### What is needed
Exact repetition of a range: find the line containing "26 189 6.10" and the line containing "478 298 3.72" in the material below, then repeat both and all lines between them, leaving pictures out.

START Input data

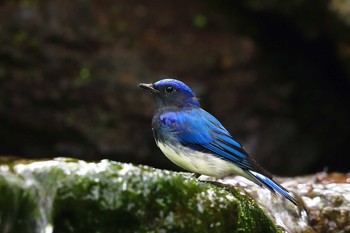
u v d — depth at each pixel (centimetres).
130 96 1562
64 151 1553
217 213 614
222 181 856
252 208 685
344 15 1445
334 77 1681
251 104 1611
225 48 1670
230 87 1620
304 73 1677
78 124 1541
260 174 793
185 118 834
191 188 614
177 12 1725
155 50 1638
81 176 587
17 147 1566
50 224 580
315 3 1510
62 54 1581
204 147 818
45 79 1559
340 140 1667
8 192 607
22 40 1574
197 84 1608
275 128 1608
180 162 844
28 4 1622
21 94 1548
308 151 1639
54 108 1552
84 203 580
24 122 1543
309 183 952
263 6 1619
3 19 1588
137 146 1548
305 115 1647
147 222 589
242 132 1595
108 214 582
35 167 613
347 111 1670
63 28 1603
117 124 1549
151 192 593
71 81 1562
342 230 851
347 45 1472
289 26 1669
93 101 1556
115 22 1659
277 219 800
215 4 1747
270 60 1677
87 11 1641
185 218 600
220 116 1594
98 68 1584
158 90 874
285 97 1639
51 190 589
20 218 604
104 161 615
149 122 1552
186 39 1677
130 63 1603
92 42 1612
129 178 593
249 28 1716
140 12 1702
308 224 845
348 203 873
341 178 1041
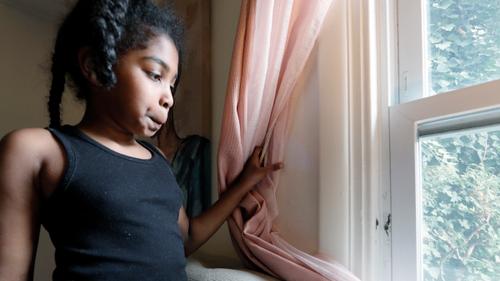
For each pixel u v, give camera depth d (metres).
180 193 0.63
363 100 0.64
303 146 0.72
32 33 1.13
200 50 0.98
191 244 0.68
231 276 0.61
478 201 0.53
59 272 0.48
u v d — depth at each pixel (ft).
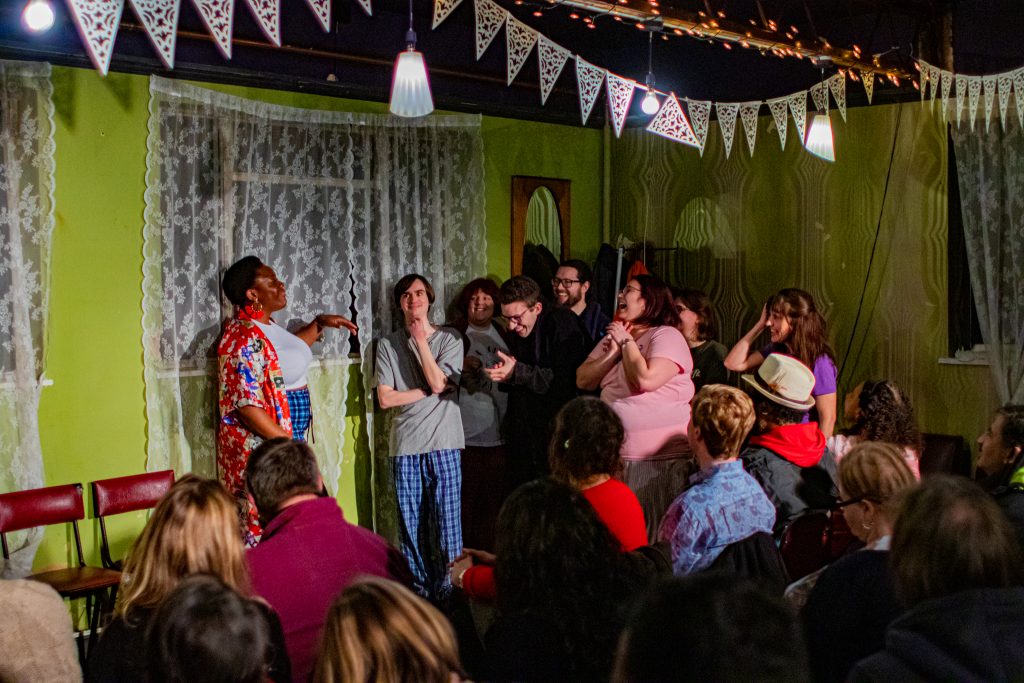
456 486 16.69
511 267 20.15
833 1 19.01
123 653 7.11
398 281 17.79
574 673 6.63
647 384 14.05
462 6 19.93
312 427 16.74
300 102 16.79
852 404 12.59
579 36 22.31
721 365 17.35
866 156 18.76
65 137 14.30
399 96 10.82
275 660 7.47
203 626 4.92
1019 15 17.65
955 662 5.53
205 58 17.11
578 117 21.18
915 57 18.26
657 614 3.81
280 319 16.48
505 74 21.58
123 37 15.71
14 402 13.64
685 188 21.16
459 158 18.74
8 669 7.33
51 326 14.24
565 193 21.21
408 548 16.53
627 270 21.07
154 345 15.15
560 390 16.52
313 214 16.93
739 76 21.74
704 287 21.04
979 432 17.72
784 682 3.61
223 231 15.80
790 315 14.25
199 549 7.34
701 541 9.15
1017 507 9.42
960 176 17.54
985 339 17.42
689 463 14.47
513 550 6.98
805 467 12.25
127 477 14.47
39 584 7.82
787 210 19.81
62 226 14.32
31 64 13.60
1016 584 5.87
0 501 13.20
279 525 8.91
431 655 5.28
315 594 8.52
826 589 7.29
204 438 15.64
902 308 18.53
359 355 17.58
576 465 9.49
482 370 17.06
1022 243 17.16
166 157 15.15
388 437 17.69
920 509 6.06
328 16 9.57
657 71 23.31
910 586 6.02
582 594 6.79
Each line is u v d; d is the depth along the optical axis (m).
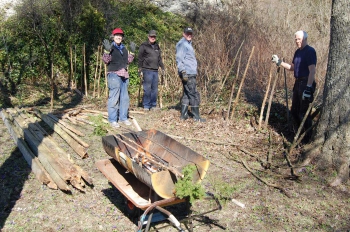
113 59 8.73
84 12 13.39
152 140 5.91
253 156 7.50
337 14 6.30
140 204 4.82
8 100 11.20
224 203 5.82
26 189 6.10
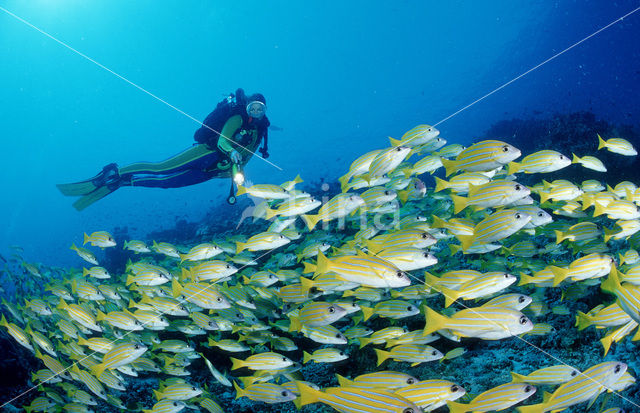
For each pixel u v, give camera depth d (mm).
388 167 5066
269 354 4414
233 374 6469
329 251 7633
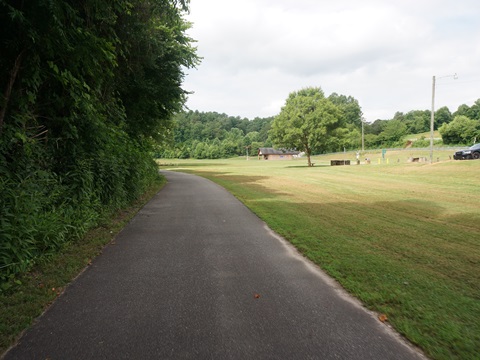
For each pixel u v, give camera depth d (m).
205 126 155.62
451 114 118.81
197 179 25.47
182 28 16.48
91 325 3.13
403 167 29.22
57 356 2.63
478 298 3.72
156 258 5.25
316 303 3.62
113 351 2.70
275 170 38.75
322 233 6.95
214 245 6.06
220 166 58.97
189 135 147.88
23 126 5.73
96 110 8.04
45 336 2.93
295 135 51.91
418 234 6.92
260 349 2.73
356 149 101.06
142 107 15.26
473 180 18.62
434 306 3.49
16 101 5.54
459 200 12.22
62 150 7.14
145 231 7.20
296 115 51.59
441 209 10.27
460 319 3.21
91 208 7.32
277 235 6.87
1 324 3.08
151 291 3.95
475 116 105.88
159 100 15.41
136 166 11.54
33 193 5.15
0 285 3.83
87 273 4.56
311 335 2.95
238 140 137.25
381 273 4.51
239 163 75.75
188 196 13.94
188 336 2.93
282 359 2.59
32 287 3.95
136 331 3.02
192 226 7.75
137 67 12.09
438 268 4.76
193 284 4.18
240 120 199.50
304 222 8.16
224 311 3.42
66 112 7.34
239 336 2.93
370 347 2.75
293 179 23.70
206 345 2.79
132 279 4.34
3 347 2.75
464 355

END Input data

### Written reply
26 189 6.10
For each pixel u v, give camera depth d (mm).
388 167 5066
269 354 4414
233 374 6469
329 251 7633
For each pixel u v, give camera depth d (m).
205 126 155.62
451 114 118.81
197 179 25.47
182 28 16.48
91 325 3.13
403 167 29.22
57 356 2.63
478 298 3.72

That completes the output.